■ WORK INSTRUCTION
Every record must be copied exactly. Leave nothing out.

[Extracted data entries]
◆ ◆ ◆

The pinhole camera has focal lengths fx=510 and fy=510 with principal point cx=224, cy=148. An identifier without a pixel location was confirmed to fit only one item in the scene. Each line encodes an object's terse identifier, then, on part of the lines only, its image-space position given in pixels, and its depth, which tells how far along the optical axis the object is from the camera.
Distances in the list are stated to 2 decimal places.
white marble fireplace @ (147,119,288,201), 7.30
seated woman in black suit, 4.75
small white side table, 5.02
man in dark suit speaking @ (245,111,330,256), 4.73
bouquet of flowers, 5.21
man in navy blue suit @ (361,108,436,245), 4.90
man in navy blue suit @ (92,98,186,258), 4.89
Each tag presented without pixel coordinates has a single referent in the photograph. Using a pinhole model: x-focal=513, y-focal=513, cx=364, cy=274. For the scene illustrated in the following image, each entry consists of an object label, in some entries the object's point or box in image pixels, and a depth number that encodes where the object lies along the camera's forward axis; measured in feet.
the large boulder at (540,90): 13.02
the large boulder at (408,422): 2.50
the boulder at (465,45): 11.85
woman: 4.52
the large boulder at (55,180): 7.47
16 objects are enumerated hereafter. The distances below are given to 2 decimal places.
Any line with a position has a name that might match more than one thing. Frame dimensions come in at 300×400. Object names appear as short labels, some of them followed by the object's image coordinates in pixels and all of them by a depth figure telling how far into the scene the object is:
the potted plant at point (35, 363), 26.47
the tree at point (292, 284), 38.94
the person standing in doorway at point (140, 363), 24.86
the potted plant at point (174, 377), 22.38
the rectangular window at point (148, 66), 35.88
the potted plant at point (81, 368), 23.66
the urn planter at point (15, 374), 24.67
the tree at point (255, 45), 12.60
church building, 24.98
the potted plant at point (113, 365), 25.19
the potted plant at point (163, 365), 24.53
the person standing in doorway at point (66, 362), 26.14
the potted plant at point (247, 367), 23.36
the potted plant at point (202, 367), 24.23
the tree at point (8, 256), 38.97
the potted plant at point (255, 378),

◆ ◆ ◆

■ EXPECTED OUTPUT
The pinhole camera has focal lengths fx=510 and fy=510 with principal point cx=224, cy=148. An identifier without a pixel location was confirmed to fit only one item in the scene. Each line encodes an object's terse identifier, then, on part of the lines only, its image-space position given in pixels, and its depth, which tells how far along the optical axis the object is from the camera.
Distances in the list are stated to 2 decimal places.
white marble fireplace @ (147,119,288,201), 7.30
seated woman in black suit, 4.75
small white side table, 5.02
man in dark suit speaking @ (245,111,330,256), 4.73
bouquet of flowers, 5.21
man in navy blue suit @ (361,108,436,245), 4.90
man in navy blue suit @ (92,98,186,258), 4.89
Each tag presented without pixel coordinates has a single referent in the photograph. Using a pinhole model: x-focal=513, y-focal=513, cx=364, cy=274. For the scene illustrated in the following image, each entry consists of an object label, in some entries the object's point or box in image pixels, and a depth number that encodes where the object lies along the camera's forward axis; measured in feet.
the large boulder at (540,90): 13.02
the large boulder at (408,422): 2.50
the boulder at (465,45): 11.85
woman: 4.52
the large boulder at (55,180): 7.47
16 objects are enumerated hereafter. The distances below are given to 2 decimal places.
Any line with a position has a name that might match more than one thing. Frame dimensions come in at 300×400. Object names appear as short labels, some of them followed by the object's image coordinates in pixels and all of them by a depth figure telling how far into the scene the object is:
the potted plant at point (35, 363), 26.47
the tree at point (292, 284), 38.94
the person standing in doorway at point (140, 363), 24.86
the potted plant at point (174, 377), 22.38
the rectangular window at point (148, 66), 35.88
the potted plant at point (81, 368), 23.66
the urn planter at point (15, 374), 24.67
the tree at point (255, 45), 12.60
church building, 24.98
the potted plant at point (113, 365), 25.19
the potted plant at point (163, 365), 24.53
the person standing in doorway at point (66, 362), 26.14
the potted plant at point (247, 367), 23.36
the potted plant at point (202, 367), 24.23
the tree at point (8, 256), 38.97
the potted plant at point (255, 378),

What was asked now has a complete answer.